Direct Versus Indirect (Cont.)

My experiment in driving down to Portland to catch a direct flight to Columbus yesterday worked like a charm. The weather was clear, I enjoyed a fine, mask-free drive through the pretty Maine countryside with a soundtrack provided by the Maine classical music network of stations, I arrived at the Portland airport in plenty of time, and my direct flight on United left on time and got in early. Portland has a very nice, newer airport, with high ceilings and lots of room and charging stations for electronic devices, and the long-term parking lot is literally right next to the terminal building. It’s ridiculously convenient. The only mishap occurred when I missed an exit and had to loop around, but I had given myself plenty of time so it was no big deal.
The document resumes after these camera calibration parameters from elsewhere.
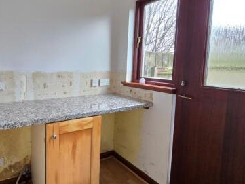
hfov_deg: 75.7
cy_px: 77
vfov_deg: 63.1
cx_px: 76
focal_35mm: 21
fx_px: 149
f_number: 2.2
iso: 320
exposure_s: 1/50
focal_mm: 2.2
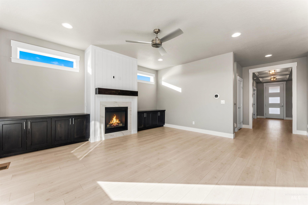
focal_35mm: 14
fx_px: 120
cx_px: 154
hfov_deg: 104.3
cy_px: 102
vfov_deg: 81.2
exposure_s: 1/20
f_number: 13
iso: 800
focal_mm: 14
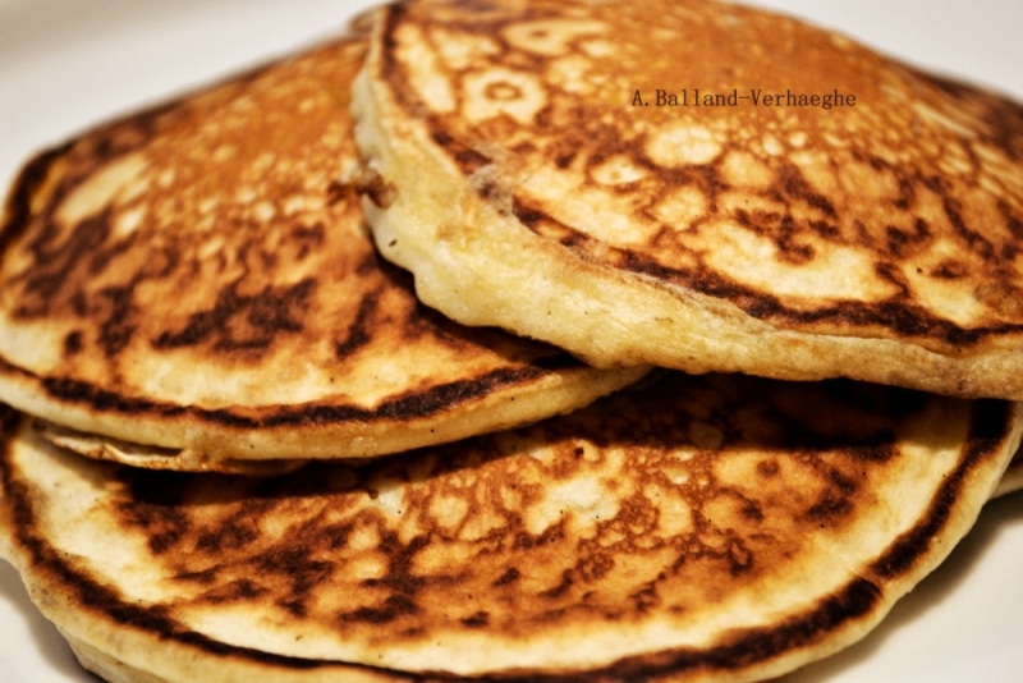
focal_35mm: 82
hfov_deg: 24.6
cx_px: 512
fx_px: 2345
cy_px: 342
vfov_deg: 16.6
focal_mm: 55
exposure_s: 1/40
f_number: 5.6
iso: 1600
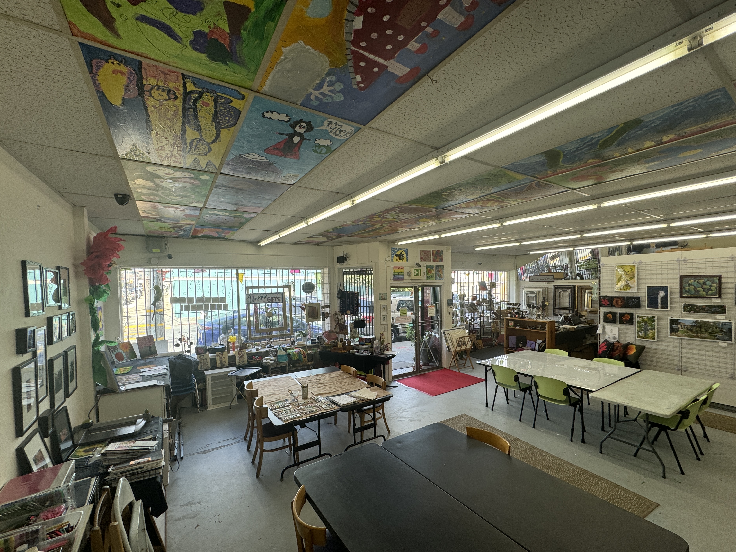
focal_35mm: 15
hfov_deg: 98.2
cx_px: 377
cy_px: 295
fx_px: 319
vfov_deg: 81.6
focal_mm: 2.22
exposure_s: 1/120
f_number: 2.2
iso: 64
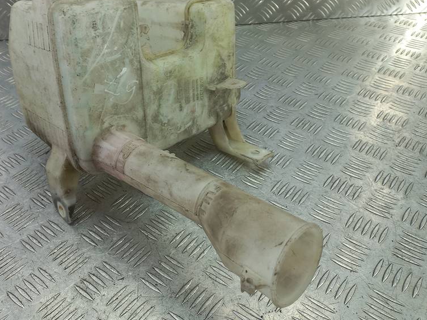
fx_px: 419
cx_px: 177
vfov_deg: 41.5
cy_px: 121
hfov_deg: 53.7
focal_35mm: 34
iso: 50
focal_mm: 4.6
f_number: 1.8
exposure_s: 1/50
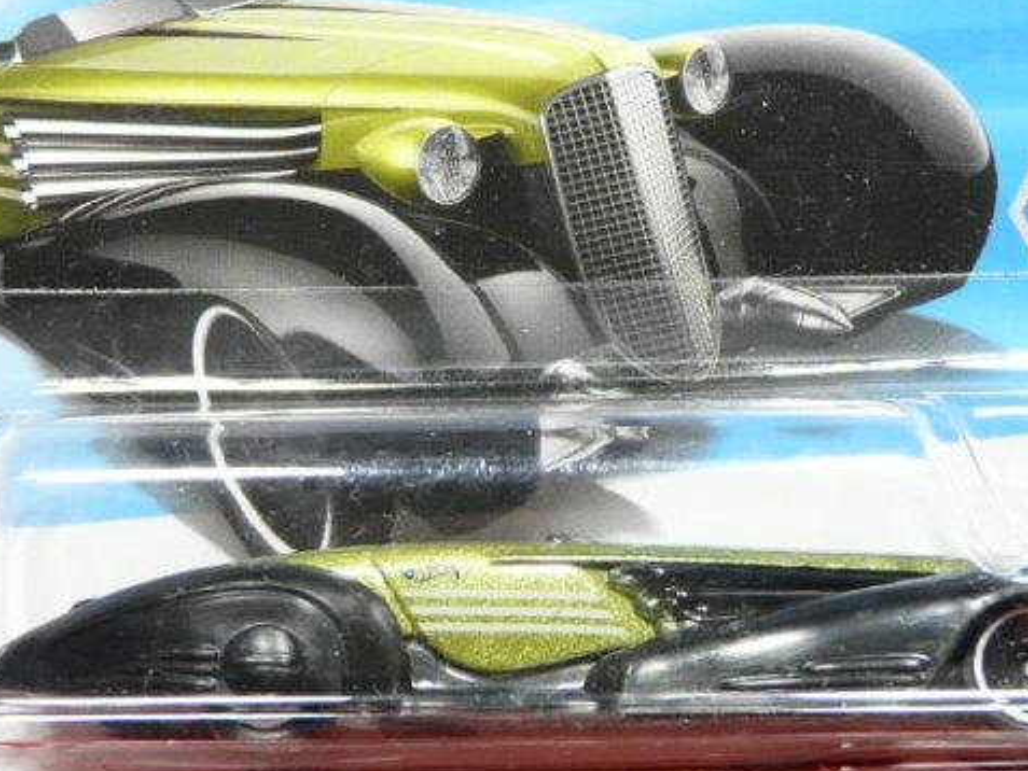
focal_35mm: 166
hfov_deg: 11.9
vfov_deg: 8.9
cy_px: 459
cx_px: 580
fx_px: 4931
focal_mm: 13.6
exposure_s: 1/40
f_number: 3.6
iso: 200
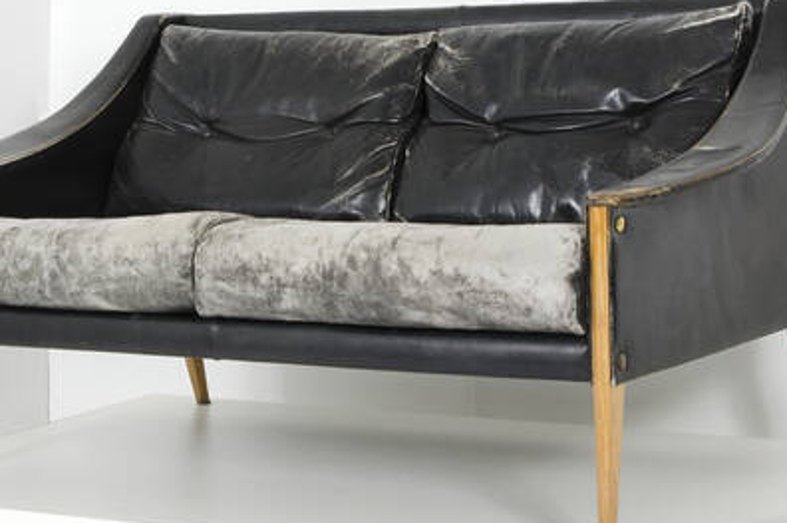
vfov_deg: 12.5
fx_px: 2380
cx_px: 334
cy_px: 226
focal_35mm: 109
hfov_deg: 18.8
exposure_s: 1/200
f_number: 22
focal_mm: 40
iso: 125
I think direct flights from Portland are definitely a viable option, although I recognize that yesterday’s experiment involved practically perfect conditions— no rain, no traffic-snarling accidents, and no slow-moving trucks to hold me up on the two-lane roads that make up most of the drive. In the future those conditions obviously could change and make the trip less effortless. But boy, it sure was nice to reduce the hours of annoying and uncomfortable mask time, and all told my travel day was a bit less than taking a one-stop trip from Bangor.

The big issue is that the direct flights from Portland are not an everyday occurrence. I therefore was encouraged to see that the flight, on a regional jet, was totally full. Maybe if United sees the demand, it will add some additional flights. So let me encourage my central Ohio friends: fly to Portland and visit Maine! I’d be much obliged.

Direct Versus Indirect

Today I am going to try a personal experiment of sorts.

Normally when I fly back to Columbus I fly from Bangor International Airport and connect in Philadelphia, or LaGuardia, or Reagan National for the second-leg flight to Columbus. But the last few times I’ve done that, my flight out of Bangor has been delayed and my connecting flight has been blown. As a result, I’ve had to spend hours in airport concourses, waiting for another flight back to Columbus. Normally, this wouldn’t be too bad, but the current masking requirement means you spend 9, 10, or 11 hours straight in a mask, breathing your own exhaust and trying to resist the constant urge to scratch your nose, and that pushes the experience into the “to be avoided at all costs” zone.

So I did some research, and found that there is one direct flight from the Portland, Maine International Jetport to Columbus. I’m on it today, It will require a long drive–a bit over three hours, total–because Portland is well to the south, and there are no short drives when you are talking about the shoreline-hugging roads of coastal Maine. But I like driving, when I’m in my car I can listen to music in a blessedly mask-free environment, and if Mother Nature and air traffic controllers and aircraft maintenance technicians and all of the other things that might delay a flight cooperate, I’ll minimize the masked time and probably spend about the same amount of time in transit as I would doing the two-hop trip from Bangor.

I respect the governmental air travel masking requirement and will faithfully comply with it, but that doesn’t mean I have to like it, or that it isn’t worth seeing whether there are viable options to avoid it. Today will test the direct versus indirect hypothesis, and the limits of my mask-avoidance options.